Быт, психология - надоели. К русскому быту - другое отношение, он - занимает. Чудно живет большой народ этот, русские!», - писал Горький, радуясь, что ещё один писатель сделал советский выбор. Впрочем, Буревестнику революции «Аэлита», скорее всего, приглянулась без политических оговорок. Ведь это самая горьковская по духу вещь Толстого. Толстой воспевает сильных свободных людей, каждый из героев чем-то напоминает Макара Чудру. «Одни законы для нас и для них, во вселенной носится пыль жизни. Одни и те же споры оседают на Марс и на Землю, на все мириады остывающих звезд. Повсюду возникает жизнь, и над жизнью всюду царствует человекоподобный: нельзя создать животное более совершенное, чем человек» - истинно горьковское кредо!

Покорение космоса, революции на дальних планетах, технические чудеса - это в двадцатые годы согревало многих. Николай Рязанов в 1924 году опубликовал книгу «Приключение Егора Поддевкина на самолете». Своего героя он направил на Луну. Через два года свою версию вторжения в космическое пространство представил Андрей Платонов в рассказе «Лунная бомба». Платоновский герой - инженер Крейцкопф - предложил послать к Луне металлический шар с пассажирами внутри. Инженер собирался только облететь вокруг Луны, но потерпел поражение. Оказалось, что к столь дальним полетам не готова человеческая психика.

------------------------------------------------------------

- [Задания]:
• A. Как зовут героя рассказа Андрея Платонова «Лунная бомба», о котором говорится в отрывке о фантастике двадцатых годов?
• B. Подхватите отрывок о фантастике двадцатых годов и продолжите его после последнего приведенного предложения.

------------------------------------------------------------

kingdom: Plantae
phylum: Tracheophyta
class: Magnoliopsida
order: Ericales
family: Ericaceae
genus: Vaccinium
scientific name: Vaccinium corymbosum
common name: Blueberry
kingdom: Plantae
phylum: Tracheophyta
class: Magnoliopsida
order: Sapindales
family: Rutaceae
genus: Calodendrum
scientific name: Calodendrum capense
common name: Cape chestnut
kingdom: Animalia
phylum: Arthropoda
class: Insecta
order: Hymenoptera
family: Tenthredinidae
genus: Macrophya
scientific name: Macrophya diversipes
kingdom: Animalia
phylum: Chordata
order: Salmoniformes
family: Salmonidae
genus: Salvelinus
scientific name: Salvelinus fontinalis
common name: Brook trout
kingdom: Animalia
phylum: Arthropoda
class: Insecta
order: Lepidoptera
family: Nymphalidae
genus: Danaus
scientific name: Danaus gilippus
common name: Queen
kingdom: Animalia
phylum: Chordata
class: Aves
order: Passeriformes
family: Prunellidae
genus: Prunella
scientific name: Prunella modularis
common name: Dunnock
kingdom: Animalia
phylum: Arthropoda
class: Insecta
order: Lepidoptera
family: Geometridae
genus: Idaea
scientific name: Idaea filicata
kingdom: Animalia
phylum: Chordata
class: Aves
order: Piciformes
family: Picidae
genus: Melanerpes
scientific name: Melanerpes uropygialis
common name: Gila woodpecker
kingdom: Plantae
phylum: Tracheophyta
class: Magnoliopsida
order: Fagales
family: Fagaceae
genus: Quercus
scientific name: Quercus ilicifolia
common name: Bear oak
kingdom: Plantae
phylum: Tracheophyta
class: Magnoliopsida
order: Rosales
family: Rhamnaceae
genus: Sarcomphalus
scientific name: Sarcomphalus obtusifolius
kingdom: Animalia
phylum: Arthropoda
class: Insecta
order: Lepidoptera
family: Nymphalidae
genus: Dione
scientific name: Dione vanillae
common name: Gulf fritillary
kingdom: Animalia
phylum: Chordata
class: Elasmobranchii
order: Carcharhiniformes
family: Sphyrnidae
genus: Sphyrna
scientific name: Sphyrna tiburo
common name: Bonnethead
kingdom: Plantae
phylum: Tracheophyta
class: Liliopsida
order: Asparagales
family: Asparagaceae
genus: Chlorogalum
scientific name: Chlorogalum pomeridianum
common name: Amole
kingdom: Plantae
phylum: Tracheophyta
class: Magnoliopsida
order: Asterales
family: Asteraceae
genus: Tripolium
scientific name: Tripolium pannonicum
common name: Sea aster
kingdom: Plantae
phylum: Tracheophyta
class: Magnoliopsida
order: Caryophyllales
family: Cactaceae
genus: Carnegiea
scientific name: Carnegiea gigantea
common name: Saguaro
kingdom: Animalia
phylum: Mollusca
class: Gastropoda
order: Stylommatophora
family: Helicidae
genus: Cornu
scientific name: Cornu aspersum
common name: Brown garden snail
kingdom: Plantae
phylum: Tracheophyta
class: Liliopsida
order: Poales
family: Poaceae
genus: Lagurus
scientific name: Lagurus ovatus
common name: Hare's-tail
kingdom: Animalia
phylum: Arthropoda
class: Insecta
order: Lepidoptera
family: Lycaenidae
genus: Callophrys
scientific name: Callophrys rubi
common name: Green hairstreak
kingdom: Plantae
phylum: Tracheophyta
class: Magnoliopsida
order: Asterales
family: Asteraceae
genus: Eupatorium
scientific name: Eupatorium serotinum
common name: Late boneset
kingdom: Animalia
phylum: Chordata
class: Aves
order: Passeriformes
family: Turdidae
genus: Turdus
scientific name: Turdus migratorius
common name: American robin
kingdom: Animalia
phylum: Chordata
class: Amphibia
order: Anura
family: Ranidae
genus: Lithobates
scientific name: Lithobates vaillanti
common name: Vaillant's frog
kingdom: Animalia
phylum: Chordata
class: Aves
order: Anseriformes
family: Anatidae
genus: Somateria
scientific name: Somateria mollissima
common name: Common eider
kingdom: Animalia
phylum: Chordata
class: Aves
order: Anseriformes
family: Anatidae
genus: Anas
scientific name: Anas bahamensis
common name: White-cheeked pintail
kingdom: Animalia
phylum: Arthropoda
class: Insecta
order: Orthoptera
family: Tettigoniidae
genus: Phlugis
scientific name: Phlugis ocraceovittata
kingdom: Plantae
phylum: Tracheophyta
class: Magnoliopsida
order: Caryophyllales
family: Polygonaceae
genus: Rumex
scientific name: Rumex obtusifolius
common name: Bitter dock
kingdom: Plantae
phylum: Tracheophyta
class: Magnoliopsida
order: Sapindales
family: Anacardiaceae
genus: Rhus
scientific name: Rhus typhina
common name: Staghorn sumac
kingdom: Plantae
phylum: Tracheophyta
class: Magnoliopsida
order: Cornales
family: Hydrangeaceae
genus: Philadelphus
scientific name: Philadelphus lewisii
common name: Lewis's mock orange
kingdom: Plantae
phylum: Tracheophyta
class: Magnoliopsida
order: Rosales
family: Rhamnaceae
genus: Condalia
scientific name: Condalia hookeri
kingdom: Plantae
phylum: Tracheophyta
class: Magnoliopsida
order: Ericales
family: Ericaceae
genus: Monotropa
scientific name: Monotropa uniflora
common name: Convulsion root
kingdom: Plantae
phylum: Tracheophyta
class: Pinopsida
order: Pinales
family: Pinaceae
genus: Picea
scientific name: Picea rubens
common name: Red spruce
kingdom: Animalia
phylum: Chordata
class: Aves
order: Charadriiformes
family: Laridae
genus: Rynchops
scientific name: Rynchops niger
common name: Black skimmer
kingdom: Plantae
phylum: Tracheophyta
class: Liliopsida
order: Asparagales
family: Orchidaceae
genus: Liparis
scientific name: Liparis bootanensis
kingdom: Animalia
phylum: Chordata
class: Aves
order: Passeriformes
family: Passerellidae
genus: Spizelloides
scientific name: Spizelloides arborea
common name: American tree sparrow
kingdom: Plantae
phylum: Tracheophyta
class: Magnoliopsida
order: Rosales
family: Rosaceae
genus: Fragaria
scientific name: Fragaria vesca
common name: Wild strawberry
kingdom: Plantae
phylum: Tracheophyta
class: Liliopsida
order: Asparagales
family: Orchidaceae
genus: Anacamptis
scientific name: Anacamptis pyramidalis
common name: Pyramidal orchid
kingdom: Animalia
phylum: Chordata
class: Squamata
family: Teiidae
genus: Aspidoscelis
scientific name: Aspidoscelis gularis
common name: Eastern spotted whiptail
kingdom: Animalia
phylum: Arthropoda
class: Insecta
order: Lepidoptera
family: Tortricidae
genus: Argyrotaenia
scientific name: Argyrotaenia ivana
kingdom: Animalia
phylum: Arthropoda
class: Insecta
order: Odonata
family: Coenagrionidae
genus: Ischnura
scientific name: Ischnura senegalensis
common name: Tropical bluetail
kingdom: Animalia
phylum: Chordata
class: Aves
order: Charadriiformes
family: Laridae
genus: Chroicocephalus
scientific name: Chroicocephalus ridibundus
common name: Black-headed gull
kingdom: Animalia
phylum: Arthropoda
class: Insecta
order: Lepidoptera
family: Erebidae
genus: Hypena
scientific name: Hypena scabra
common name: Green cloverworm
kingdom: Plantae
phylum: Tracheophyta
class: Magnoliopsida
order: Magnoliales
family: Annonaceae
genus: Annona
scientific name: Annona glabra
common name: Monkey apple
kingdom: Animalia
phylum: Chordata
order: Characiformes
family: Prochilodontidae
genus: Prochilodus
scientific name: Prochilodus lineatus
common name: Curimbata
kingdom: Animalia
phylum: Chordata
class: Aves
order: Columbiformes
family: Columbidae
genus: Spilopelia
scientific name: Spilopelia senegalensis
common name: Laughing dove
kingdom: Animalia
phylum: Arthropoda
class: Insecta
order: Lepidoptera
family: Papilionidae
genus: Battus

------------------------------------------------------------

- [Ответы по заданиям]:
• A. Инженер Крейцкопф.

• B.
Луна, по Платонову, представляет собой огромный мозг, действующий на человека гибельно.


Крейцкопф просто сошел с ума, приблизившись к Луне. Вот такая получилась у Платонова не слишком оптимистическая притча - то ли о радиации, то ли о тщетности инженерных усилий.

А в конце сороковых учёные уже понимали, что ракеты вот-вот помогут нам выйти в стратосферу. Техника почти достигла уровня Сирано де Бержерака - и наступил канун события, 55-летие которого мы отмечаем 12 апреля. Фантастика кончилась. Точнее, реальность ее опередила.